I have a number of Fedora 27 systems. I am reasonably comfortable with SELinux. I run it on all my systems, with the "unconfined" module disabled.
On this particular system, SELinux is blocking all "systemctl --user" commands:
$ systemctl --user status
Failed to read server status: Access denied
This worked until recently. I don't know what changed.
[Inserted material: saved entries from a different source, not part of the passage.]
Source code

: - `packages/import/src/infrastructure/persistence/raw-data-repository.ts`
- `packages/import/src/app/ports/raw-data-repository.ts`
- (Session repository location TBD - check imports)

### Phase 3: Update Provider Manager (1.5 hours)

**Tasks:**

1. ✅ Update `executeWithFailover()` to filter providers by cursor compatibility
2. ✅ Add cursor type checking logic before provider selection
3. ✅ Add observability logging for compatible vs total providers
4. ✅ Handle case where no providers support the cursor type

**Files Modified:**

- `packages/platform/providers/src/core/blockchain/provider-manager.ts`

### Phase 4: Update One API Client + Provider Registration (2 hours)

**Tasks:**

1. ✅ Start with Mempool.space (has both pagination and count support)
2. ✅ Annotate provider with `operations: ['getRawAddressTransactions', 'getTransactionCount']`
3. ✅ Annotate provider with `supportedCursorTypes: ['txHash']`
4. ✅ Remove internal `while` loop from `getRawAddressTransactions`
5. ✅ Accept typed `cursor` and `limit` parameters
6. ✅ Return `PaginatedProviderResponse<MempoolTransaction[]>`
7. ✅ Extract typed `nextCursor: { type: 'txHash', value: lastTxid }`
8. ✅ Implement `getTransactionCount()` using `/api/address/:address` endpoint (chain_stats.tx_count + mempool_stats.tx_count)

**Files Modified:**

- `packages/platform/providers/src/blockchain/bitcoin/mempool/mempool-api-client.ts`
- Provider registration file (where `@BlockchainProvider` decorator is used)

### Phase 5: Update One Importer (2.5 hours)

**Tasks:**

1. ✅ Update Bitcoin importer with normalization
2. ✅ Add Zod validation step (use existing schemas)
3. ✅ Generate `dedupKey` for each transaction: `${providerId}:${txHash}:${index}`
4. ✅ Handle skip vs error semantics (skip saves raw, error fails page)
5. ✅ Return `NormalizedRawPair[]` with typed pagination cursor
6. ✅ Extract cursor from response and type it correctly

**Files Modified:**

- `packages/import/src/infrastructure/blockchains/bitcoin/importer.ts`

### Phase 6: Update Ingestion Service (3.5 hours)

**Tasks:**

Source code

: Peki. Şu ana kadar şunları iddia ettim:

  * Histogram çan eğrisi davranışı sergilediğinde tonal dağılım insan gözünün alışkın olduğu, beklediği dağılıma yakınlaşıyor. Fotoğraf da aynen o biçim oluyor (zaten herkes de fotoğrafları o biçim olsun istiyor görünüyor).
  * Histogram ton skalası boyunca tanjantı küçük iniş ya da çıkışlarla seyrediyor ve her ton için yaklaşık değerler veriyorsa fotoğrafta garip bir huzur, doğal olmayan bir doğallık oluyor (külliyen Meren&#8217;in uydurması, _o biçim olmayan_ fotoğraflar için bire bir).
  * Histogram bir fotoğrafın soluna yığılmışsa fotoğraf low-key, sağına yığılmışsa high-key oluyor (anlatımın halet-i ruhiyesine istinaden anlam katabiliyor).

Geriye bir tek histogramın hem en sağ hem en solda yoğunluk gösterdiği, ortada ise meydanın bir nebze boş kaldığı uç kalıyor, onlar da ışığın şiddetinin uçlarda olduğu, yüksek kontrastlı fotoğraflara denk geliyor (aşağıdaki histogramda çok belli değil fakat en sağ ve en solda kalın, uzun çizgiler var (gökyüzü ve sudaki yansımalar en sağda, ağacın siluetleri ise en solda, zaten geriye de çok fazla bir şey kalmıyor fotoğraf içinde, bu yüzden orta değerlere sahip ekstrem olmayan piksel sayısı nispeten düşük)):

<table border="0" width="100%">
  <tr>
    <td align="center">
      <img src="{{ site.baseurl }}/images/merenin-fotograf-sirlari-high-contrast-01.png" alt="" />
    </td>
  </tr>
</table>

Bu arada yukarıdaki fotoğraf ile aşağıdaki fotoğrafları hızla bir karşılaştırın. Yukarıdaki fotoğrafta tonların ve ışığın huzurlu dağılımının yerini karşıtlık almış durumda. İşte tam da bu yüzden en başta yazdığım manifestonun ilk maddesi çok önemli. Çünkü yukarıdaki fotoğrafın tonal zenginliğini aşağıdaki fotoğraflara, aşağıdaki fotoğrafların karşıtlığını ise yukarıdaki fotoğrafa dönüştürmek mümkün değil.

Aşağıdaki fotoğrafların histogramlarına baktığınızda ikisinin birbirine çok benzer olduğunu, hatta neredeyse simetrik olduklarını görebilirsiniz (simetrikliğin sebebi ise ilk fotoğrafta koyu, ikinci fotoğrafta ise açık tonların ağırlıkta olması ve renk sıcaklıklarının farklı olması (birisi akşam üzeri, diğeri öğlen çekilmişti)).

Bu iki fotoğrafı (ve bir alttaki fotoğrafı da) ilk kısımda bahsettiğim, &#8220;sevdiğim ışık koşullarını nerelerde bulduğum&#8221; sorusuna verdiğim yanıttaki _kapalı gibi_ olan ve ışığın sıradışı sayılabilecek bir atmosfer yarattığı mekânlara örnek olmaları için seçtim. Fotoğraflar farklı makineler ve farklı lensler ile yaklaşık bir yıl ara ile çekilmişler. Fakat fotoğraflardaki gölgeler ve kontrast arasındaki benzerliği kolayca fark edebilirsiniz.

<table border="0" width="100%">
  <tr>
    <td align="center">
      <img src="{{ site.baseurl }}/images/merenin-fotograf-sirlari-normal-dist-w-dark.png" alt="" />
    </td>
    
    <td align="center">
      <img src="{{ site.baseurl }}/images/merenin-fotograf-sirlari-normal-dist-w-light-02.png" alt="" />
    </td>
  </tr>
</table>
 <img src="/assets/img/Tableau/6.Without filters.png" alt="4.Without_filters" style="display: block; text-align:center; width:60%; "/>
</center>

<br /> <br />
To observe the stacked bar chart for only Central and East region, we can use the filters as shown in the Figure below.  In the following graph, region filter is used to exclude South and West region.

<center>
I did upgrade from Fedora 26 to Fedora 27 recently, but the timing is not the same as this problem, I don't think.
The part that's weirding me out, and making it hard to know what to do next, is that there's nothing about it in auditd, at all.
In syslog I get:
Dec 25 09:48:07 jukni systemd[669]: selinux: avc: denied { status } for auid=n/a uid=1086 gid=1086 cmdline="" scontext=staff_u:staff_r:staff_t:s0-s0:c0.c1023 tcontext=staff_u:staff_r:staff_t:s0-s0:c0.c1023 tclass=system permissive=0
Further, this:
$ systemctl --user restart lojban_mediawiki_web
Failed to restart lojban_mediawiki_web.service: Access denied
See user logs and 'systemctl --user status lojban_mediawiki_web.service' for details.
Gives this in syslog:
Dec 25 09:49:06 jukni systemd[669]: selinux: avc: denied { start } for auid=n/a uid=1086 gid=1086 path="/home/sampre_mw/.config/systemd/user/lojban_mediawiki_web.service" cmdline="" scontext=staff_u:staff_r:staff_t:s0-s0:c0.c1023 tcontext=staff_u:object_r:systemd_unit_file_t:s0 tclass=service permissive=0
I can't find anything in sesearch about self:system, and all I can find in https://github.com/TresysTechnology/refpolicy.git or https://github.com/TresysTechnology/refpolicy-contrib.git is:
policy/modules/kernel/kernel.te
481: allow can_load_kernmodule self:system module_load;
policy/modules/system/init.te
225: allow init_t self:system { status reboot halt reload };
My other similar systems don't have this problem. A relabel reboot did not help. The contexts of the user unit files are:
$ ls -lZ ~/.config/systemd/user/
total 8
drwxr-xr-x. 2 sampre sampre staff_u:object_r:user_home_t:s0 66 Feb 6 2017 default.target.wants
-rw-rw-r--. 1 sampre sampre staff_u:object_r:user_home_t:s0 417 Jul 14 00:32 jbotcan_database.service
-rw-rw-r--. 1 sampre sampre staff_u:object_r:user_home_t:s0 419 Jul 14 00:32 jbotcan_site.service
, which I have no idea if that's correct or not.
Changing this user's login to sysadm_u or user_u didn't help either.
I have no idea where to even go from here. I mean, I could make a custom module to implement the AVCs that are going to syslog, but that seems like The Wrong Thing (tm), since clearly the OS didn't ship without this working.
Added:
$ cat /etc/selinux/config
# This file controls the state of SELinux on the system.
# SELINUX= can take one of these three values:
# enforcing - SELinux security policy is enforced.
# permissive - SELinux prints warnings instead of enforcing.
# disabled - No SELinux policy is loaded.
SELINUX=enforcing
# SELINUXTYPE= can take one of these two values:
# targeted - Targeted processes are protected,
# mls - Multi Level Security protection.
SELINUXTYPE=targeted
Added #2:
I've now rebooted one of my other Fedora 27 boxes and:
Jan 5 23:31:38 vrici systemd[5992]: selinux: avc: denied { status } for auid=n/a uid=1000 gid=1000 cmdline="" scontext=staff_u:staff_r:staff_t:s0-s0:c0.c1023 tcontext=staff_u:staff_r:staff_t:s0-s0:c0.c1023 tcla
ss=system permissive=0
which makes it feel a lot more like a bug with systemd or selinux.
I think you need to change to the
sysadm_r
role, maybe try:sudo -u <your_user> -r sysadm_r -t sysadm_t systemctl --user status
?That could indeed be a bug in the policy, users should be able to manage their own services IMVHO (compared to the system ones). I guess you should report that to fedora
selinux-policy
package.Also, did you try to relabel the filesystem with
restorecon -RFv /
? This will force (-F) some extra identifier to be reset.